## WORK TO COMPLETE
Among the entries below, how many lines hold "بينك"? Reply with the number only.

Stored data entries:
--*--
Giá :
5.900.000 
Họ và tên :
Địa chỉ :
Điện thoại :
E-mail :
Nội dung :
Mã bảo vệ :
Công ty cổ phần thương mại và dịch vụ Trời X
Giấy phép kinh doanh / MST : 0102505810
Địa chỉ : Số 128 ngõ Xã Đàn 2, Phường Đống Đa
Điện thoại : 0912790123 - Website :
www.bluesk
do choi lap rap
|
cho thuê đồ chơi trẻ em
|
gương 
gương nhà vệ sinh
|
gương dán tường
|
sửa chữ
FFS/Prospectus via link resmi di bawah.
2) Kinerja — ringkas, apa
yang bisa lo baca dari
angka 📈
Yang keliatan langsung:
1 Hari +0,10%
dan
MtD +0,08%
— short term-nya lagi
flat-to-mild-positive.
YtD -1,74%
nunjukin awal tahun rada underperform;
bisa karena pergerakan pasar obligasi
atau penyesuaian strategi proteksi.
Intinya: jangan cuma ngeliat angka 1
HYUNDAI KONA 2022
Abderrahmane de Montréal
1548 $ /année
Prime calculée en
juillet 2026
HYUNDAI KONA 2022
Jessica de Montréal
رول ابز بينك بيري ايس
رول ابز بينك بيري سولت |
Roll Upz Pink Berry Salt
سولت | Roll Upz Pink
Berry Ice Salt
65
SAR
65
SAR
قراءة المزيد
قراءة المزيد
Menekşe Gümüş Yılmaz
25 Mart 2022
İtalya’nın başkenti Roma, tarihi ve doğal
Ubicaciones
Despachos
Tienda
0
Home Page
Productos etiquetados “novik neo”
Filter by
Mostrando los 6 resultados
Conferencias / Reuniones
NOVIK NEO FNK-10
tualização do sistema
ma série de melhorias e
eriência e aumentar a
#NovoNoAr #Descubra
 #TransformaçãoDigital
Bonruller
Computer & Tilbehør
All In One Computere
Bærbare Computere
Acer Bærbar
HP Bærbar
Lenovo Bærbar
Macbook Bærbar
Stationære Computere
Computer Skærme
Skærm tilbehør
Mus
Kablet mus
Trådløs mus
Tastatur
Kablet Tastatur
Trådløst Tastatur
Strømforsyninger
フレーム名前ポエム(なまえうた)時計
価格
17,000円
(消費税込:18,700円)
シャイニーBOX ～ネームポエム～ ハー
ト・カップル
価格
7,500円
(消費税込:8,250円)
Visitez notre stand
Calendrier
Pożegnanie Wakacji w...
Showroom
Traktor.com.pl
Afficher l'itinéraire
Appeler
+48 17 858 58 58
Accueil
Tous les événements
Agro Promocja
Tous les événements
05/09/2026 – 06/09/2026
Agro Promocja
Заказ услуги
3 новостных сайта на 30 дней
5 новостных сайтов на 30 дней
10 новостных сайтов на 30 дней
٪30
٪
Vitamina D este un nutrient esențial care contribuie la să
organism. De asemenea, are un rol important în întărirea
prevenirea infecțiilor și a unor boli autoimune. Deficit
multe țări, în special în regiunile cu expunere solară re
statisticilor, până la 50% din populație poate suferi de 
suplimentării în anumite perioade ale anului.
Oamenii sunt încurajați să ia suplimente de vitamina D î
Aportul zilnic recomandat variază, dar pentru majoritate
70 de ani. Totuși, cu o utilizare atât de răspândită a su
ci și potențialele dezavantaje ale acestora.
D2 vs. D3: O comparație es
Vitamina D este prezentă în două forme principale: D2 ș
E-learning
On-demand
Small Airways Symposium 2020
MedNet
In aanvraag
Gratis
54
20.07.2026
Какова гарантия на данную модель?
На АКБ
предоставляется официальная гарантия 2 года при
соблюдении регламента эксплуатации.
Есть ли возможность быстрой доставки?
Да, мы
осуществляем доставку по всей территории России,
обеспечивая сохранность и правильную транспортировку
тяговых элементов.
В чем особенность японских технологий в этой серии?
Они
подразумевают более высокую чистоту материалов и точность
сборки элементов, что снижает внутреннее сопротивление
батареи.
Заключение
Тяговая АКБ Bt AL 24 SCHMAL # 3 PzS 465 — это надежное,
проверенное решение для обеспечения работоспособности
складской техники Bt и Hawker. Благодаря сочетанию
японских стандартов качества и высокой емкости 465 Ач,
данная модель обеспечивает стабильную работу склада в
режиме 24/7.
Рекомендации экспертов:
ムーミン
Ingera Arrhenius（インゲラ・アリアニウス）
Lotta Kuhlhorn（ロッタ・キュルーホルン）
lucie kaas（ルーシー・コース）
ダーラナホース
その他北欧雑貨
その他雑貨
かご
--*--
## OUTPUT OF THE EXERCISE
2